What management actions will the government carry out?
From the government, we will require all the ranchers who make self-management to declare how they manage the slurry, and we will need the same information from the management centres to know where they get the slurry, where they administer it, how, etc. Regarding the application, a control and inspection campaign will be carried out so that all the tanks that are applying slurry have the system of hanging tubes and not fans.

"The countries that are buying the product from
us want the production to be sustainable."

Are sanctions considered?
Aragon, with Catalonia, are the two communities that offer 50% of the national pork production. Therefore, they are two territories that might have slurry management problems.

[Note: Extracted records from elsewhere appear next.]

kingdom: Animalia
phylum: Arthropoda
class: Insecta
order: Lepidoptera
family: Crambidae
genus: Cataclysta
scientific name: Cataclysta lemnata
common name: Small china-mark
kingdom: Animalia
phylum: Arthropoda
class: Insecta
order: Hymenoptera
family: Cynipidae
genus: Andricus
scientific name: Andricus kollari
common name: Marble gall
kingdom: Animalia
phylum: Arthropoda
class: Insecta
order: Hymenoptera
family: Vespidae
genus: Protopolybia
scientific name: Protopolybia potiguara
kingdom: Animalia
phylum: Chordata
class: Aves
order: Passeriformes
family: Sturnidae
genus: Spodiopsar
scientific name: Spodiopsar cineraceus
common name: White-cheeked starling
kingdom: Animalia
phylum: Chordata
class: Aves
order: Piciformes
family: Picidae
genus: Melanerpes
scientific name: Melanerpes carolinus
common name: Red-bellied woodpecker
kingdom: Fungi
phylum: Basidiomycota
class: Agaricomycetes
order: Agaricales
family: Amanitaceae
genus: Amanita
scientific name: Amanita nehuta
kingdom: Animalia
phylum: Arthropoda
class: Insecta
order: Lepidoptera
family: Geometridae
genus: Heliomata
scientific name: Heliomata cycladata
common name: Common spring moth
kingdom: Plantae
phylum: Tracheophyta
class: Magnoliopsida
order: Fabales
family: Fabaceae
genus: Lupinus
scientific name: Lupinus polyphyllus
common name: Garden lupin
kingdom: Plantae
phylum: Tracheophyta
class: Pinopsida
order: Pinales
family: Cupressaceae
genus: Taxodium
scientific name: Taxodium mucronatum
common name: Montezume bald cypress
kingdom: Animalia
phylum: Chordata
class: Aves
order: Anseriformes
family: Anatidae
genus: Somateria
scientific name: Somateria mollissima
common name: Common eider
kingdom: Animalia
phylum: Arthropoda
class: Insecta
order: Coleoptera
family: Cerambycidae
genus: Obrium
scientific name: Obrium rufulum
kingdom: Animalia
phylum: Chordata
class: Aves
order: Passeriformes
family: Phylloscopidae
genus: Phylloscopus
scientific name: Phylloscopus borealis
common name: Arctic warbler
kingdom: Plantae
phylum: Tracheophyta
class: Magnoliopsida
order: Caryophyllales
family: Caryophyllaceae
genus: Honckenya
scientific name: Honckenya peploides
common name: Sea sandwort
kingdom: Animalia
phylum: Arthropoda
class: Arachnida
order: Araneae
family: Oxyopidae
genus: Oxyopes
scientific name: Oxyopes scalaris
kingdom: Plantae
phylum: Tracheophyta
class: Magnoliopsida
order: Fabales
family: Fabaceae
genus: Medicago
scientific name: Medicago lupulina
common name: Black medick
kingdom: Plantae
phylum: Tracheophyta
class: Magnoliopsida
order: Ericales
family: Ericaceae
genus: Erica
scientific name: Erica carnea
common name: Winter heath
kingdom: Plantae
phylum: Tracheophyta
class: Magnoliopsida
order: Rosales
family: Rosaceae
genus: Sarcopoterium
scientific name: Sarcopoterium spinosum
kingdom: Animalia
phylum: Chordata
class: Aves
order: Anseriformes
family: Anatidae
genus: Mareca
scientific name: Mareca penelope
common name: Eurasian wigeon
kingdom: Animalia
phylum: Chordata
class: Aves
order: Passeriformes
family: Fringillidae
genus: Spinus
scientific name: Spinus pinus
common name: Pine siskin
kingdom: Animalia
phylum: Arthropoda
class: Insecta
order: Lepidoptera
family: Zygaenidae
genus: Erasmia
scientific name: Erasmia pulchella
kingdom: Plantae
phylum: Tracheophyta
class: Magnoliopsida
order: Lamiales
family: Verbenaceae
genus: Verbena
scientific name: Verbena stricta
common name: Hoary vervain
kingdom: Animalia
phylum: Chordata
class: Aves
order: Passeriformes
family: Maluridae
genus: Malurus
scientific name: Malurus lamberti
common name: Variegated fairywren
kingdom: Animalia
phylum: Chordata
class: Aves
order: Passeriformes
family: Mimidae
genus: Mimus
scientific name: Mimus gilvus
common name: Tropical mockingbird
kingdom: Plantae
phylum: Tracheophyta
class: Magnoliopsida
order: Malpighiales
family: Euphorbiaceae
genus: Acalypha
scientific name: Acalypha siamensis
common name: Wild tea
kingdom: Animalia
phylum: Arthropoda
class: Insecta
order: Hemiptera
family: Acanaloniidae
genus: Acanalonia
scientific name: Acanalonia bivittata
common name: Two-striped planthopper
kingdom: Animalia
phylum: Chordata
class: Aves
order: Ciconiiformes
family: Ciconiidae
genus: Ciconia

By this, I mean that, although the application of sanctions is foreseen, in the first years, we have to refine the implementation of the standard and the way to control its compliance a little. We cannot go from 0 to 100, we must move forward gradually. On the other hand, in the vats' inspections, the application of economic sanctions is already foreseen in cases where the slurry is not applied employing hanging tubes.

Has adaptation been an excellent investment for the sector?
Carrying out the treatment plan does not comprise any investment. What we are asking is to justify the management of the slurry that should already be done correctly. Another thing is related to the changes  to the slurry application, which has required an adaptation of the vats and, therefore, an additional cost during the last year that, according to the sector, ranges between 15,000 and 25,000 euros. In this sense, at the time, the Ministry of Agriculture offered aid for the modernization of agricultural machinery and, according to the data we have, Aragon has been the autonomous community that has benefited most from this type of aid. 

What benefits do the application and control of these measures bring?
What is intended with the management control of the slurry is about the industry’s sustainability. It is essential to comply with European regulations, but, in turn, taking into account that the Spanish pig sector is exporting 50% of what it produces, this production must be sustainable. If the industry is not sustainable, the export can be compromised at any time because the countries that are buying the product from us want the production to be sustainable.

Faced with this new reality, is the Aragonese industry already adjusted to the new regulations?
I think so. Indeed, as in any adjustment to a new regulation, there is always some percentage of ranchers who wait until the last minute to see if the law changes or is delayed. Still, I think that, this February, practically all the vats that manage slurry in Aragon already work with the hanging tube system.